Justice Gorsuch noted that a state law should not be able to control what constitutes an “undue hardship” under a federal antidiscrimination law.
“To hold otherwise would appear to leave States free to strip individuals of the protections guaranteed by so many federal civil rights statutes—Title VII, the ADA, the Fair Housing Act, and the Rehabilitation Act—all by the simple expedient of proscribing accommodations those statutes promise,” reads the dissent. “Rather than federal civil rights laws standing supreme over contrary state law, they would more nearly bow before it.”
“Put simply, addressing this case is well worth our time— and correcting its error should have been an easy business,” Justice Gorsuch continued. “I can only hope that lower courts will more carefully consider in future cases whether a defendant can successfully mount a Title VII undue hardship defense simply by pointing to a state-law mandate. I hope, too, that one day soon this Court will choose to settle the question so that other Americans seeking to vindicate their civil rights do not suffer the same fate as those now before us.”

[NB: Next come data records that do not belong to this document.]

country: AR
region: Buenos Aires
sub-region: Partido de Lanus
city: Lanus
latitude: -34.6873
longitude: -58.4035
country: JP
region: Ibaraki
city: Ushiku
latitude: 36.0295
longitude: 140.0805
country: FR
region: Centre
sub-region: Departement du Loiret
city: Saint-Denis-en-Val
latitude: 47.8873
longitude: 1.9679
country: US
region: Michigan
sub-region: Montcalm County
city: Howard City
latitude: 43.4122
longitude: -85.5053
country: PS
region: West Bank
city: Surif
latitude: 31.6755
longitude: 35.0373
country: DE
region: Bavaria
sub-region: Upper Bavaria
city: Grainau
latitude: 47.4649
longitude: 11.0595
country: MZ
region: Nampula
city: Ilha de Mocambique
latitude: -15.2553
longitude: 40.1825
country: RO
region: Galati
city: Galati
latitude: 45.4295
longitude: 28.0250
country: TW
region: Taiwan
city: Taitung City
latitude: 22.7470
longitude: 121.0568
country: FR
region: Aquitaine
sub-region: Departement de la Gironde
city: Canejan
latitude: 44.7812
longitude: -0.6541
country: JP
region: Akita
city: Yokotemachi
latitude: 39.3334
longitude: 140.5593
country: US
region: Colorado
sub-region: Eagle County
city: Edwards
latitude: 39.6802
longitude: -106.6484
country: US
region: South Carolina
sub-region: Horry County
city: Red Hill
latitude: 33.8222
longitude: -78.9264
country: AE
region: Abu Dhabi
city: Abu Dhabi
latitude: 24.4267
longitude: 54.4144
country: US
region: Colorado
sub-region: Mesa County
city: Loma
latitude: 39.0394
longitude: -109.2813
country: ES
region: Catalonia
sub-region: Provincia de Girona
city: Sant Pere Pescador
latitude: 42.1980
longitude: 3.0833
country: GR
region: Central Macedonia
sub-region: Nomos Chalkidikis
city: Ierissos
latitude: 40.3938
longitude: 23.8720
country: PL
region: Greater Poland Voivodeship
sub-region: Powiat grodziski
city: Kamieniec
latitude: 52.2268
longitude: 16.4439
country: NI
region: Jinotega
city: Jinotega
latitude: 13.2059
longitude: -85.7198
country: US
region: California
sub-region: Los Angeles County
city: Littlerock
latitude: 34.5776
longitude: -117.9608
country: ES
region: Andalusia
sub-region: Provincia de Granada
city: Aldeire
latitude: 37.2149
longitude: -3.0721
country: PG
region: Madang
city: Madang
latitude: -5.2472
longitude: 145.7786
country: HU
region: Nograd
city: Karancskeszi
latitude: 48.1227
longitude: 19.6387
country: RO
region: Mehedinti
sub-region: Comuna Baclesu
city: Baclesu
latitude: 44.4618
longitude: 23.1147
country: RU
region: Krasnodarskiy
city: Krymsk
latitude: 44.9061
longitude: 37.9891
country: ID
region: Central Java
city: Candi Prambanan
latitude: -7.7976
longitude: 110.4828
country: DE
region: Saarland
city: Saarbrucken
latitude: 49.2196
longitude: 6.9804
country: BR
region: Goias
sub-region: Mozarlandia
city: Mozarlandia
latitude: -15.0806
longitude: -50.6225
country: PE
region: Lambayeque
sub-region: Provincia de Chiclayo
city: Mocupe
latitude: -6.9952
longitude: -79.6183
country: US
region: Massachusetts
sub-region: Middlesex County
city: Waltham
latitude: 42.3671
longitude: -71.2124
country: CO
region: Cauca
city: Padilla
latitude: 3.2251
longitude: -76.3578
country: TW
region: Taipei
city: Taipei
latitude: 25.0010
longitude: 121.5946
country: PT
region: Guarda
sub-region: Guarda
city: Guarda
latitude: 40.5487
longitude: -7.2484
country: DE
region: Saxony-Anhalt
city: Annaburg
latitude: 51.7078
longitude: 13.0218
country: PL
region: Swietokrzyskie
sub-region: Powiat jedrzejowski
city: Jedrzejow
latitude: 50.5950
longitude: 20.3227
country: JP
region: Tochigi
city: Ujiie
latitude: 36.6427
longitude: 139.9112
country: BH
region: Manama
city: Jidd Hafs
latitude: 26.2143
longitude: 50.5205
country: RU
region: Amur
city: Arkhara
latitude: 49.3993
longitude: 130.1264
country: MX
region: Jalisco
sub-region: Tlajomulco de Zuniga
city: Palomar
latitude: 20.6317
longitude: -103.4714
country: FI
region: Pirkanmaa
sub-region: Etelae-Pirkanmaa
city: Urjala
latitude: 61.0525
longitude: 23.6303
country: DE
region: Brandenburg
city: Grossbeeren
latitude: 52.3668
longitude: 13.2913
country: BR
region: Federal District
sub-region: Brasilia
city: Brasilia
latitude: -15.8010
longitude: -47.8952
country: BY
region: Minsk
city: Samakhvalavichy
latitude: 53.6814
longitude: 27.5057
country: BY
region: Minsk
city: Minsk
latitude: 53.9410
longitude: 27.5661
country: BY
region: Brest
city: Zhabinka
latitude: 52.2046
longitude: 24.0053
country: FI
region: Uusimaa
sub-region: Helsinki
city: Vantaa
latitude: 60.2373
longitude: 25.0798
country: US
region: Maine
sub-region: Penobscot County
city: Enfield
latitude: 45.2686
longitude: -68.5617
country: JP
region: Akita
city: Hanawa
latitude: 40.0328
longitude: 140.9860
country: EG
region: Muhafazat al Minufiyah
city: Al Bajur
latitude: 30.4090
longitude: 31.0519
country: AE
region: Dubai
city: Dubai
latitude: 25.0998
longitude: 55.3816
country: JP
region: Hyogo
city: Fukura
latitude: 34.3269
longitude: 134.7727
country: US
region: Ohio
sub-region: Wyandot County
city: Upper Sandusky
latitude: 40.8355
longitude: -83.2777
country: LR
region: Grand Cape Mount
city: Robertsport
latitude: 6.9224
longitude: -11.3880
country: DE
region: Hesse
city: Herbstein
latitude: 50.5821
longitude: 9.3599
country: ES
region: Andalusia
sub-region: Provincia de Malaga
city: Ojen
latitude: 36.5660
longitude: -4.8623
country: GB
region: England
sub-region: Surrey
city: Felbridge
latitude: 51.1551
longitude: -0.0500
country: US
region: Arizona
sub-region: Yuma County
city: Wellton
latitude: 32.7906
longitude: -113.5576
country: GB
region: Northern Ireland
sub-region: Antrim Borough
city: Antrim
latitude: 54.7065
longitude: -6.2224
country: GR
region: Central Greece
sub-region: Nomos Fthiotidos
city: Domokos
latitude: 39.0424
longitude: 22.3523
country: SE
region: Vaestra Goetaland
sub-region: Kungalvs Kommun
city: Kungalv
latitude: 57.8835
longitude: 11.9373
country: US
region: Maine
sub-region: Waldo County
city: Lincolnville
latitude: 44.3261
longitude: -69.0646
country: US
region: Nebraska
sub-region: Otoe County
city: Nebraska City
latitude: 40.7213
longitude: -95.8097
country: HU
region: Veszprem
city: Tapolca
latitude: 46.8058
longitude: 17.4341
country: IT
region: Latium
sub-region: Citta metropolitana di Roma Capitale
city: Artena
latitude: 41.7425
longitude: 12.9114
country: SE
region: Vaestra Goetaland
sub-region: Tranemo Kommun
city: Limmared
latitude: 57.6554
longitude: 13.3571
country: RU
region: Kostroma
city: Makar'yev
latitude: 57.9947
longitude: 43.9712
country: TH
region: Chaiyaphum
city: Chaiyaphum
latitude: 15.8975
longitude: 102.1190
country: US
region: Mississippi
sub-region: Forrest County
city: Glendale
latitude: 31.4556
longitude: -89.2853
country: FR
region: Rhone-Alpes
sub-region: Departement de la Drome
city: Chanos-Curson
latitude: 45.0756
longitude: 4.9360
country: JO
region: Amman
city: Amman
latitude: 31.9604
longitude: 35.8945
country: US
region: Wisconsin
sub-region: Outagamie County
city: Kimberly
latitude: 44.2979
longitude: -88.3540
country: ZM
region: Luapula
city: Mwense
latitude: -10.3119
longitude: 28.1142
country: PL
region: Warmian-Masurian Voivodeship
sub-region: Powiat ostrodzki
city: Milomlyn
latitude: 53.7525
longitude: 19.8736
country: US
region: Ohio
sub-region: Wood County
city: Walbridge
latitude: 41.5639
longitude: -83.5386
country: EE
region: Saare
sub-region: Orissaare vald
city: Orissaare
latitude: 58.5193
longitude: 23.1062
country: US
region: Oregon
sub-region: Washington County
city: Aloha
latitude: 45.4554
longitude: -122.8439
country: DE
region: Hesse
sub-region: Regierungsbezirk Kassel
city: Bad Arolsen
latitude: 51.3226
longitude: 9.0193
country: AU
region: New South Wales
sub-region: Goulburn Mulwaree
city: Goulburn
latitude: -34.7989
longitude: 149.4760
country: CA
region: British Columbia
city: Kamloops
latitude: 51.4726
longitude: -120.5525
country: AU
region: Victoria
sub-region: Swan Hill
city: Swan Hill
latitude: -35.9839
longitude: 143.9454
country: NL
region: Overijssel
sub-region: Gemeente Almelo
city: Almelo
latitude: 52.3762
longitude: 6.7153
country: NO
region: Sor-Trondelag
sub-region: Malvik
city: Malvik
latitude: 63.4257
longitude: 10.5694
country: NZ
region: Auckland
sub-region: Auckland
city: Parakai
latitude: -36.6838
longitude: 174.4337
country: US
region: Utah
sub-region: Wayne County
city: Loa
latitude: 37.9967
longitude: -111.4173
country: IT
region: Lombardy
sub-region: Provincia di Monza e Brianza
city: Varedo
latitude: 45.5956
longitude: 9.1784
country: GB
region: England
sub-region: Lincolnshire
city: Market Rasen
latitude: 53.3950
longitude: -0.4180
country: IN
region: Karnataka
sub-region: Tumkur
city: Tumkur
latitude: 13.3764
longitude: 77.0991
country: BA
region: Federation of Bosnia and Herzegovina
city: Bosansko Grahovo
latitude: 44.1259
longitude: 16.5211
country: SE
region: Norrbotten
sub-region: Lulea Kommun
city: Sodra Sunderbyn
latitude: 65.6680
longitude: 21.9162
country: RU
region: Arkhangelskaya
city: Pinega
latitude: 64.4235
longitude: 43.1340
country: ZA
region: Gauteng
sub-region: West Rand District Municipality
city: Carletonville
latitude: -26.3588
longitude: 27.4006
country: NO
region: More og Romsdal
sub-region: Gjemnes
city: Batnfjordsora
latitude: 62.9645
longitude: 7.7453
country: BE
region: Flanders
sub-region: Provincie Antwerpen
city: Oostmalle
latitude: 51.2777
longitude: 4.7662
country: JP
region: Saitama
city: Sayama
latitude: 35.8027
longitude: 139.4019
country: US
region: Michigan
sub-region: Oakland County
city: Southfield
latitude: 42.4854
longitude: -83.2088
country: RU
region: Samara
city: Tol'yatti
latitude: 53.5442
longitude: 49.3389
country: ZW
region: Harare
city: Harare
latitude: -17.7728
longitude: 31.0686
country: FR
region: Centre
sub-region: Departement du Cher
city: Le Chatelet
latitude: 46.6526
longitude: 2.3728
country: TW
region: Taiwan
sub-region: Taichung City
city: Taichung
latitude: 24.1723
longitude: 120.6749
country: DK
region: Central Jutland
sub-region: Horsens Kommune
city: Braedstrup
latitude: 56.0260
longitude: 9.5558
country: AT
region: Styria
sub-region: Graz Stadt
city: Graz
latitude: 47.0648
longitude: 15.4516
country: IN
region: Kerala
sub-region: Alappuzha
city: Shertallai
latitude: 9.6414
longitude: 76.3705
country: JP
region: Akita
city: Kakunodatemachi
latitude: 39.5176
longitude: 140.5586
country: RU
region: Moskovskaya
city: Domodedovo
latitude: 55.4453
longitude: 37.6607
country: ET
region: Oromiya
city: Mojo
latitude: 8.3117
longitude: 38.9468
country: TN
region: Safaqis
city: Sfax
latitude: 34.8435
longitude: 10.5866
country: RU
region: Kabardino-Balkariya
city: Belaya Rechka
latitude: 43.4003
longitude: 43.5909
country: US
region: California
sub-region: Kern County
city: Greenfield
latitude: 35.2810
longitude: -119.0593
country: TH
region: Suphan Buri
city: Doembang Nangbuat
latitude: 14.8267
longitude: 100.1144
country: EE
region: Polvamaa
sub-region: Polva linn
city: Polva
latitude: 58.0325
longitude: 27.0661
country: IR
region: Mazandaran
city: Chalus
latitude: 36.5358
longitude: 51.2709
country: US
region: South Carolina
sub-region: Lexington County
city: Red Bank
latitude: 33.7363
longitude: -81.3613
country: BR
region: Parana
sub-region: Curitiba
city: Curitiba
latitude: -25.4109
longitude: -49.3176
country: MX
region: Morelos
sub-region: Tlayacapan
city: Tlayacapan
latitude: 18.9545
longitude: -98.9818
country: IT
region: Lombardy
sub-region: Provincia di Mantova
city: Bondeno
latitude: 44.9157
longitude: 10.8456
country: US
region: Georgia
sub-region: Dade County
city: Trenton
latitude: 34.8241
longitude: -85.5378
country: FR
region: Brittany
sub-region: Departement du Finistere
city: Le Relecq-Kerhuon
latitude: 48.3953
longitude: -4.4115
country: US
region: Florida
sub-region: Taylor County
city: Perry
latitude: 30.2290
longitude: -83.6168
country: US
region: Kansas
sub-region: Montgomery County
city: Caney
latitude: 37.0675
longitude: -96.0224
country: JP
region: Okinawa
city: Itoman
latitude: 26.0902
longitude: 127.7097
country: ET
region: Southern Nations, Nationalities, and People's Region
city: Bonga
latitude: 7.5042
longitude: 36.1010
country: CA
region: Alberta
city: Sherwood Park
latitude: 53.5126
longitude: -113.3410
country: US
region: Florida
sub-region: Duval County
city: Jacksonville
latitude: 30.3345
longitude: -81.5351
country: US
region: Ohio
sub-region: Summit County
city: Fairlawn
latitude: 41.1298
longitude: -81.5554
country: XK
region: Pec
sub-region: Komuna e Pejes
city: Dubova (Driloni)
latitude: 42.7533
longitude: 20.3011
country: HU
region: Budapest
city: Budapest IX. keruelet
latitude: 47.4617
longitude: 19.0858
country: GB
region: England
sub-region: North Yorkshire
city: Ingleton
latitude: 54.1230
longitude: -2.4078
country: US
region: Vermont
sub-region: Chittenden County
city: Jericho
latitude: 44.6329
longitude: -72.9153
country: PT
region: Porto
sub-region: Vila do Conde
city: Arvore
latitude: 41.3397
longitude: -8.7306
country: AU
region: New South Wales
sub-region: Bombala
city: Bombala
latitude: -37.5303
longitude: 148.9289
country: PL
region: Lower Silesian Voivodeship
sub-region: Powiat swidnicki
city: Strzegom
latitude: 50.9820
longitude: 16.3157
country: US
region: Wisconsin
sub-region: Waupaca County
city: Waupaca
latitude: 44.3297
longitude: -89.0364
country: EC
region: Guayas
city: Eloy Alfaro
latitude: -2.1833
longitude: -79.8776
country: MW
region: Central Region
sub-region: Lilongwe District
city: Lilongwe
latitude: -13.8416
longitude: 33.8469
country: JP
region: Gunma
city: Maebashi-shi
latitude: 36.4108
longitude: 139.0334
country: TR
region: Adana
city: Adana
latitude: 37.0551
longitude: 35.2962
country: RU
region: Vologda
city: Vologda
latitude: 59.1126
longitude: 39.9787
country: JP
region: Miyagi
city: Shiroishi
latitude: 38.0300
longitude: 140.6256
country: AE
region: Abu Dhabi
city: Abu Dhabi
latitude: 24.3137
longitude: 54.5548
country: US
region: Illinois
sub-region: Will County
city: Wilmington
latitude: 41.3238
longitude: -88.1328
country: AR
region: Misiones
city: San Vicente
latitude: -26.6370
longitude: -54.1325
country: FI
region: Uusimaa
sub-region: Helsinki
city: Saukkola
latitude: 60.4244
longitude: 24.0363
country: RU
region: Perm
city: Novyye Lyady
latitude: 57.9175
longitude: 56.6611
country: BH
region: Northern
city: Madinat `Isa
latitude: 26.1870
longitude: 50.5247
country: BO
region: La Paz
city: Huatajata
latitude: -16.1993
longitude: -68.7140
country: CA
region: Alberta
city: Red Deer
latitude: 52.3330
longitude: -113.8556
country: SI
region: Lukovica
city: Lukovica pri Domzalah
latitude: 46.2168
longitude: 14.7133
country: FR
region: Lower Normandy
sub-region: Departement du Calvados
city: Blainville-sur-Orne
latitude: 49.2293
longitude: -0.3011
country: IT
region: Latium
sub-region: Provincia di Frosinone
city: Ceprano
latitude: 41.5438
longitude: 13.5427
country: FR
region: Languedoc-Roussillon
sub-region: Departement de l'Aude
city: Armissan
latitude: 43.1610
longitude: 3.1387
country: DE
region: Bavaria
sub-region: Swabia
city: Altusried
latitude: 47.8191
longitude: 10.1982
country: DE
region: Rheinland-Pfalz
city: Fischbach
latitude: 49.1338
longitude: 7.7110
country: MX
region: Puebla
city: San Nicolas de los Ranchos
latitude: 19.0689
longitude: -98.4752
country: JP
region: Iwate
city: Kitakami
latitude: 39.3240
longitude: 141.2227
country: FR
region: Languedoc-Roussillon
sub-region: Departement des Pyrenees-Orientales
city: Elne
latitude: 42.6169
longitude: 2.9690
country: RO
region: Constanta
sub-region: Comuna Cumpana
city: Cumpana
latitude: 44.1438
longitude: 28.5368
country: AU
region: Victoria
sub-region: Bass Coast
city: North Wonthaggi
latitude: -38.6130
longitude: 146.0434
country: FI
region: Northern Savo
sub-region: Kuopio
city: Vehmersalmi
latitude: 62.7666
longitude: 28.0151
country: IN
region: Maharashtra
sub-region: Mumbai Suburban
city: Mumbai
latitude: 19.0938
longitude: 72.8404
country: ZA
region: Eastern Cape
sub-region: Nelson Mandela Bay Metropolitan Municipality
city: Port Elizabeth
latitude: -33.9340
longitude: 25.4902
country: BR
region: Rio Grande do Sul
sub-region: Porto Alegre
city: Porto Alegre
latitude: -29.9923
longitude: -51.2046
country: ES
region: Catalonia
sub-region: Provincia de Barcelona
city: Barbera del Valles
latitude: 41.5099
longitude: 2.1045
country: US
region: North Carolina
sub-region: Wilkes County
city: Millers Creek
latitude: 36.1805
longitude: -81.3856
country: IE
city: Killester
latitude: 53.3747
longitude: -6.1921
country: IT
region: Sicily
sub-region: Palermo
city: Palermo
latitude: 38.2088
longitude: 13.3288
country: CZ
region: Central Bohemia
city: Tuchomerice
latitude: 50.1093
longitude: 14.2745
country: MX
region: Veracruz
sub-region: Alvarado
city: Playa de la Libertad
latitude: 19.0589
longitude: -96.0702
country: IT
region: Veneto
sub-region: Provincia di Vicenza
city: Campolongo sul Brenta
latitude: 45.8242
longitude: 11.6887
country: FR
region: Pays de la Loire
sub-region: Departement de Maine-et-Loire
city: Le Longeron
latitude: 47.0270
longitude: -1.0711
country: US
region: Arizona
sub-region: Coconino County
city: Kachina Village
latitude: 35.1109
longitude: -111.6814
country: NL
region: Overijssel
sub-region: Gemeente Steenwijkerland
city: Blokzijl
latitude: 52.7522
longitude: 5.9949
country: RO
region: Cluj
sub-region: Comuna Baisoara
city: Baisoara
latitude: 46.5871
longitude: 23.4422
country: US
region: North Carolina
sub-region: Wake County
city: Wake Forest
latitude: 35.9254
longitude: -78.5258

In the petition, Liberty Counsel stressed the legal precedent regarding the Supremacy Clause which states that “federal law is supreme over any contrary state law.” For the Second Circuit to rely on New York’s state law prohibiting religious accommodations in this case to excuse noncompliance with federal Title VII law that requires religious accommodation “is simply unacceptable under the Supremacy Clause,” wrote Liberty Counsel.
In fact, a state law at odds with Title VII is no law at all, and it must yield to the demands of federal anti-discrimination law, noted Liberty Counsel.
Liberty Counsel Founder and Chairman Mat Staver said, “While we are pleased that New York’s unlawful shot mandate has been rescinded, the state still unlawfully forced health care workers to choose between their livelihoods and their religious convictions without any consideration for accommodation. With a conflict still unresolved in the circuit courts, New York’s law against religious accommodations can continue to interfere with Title VII protections in the future. The interplay between Title VII and contrary state law needs to undergo appropriate judicial scrutiny.”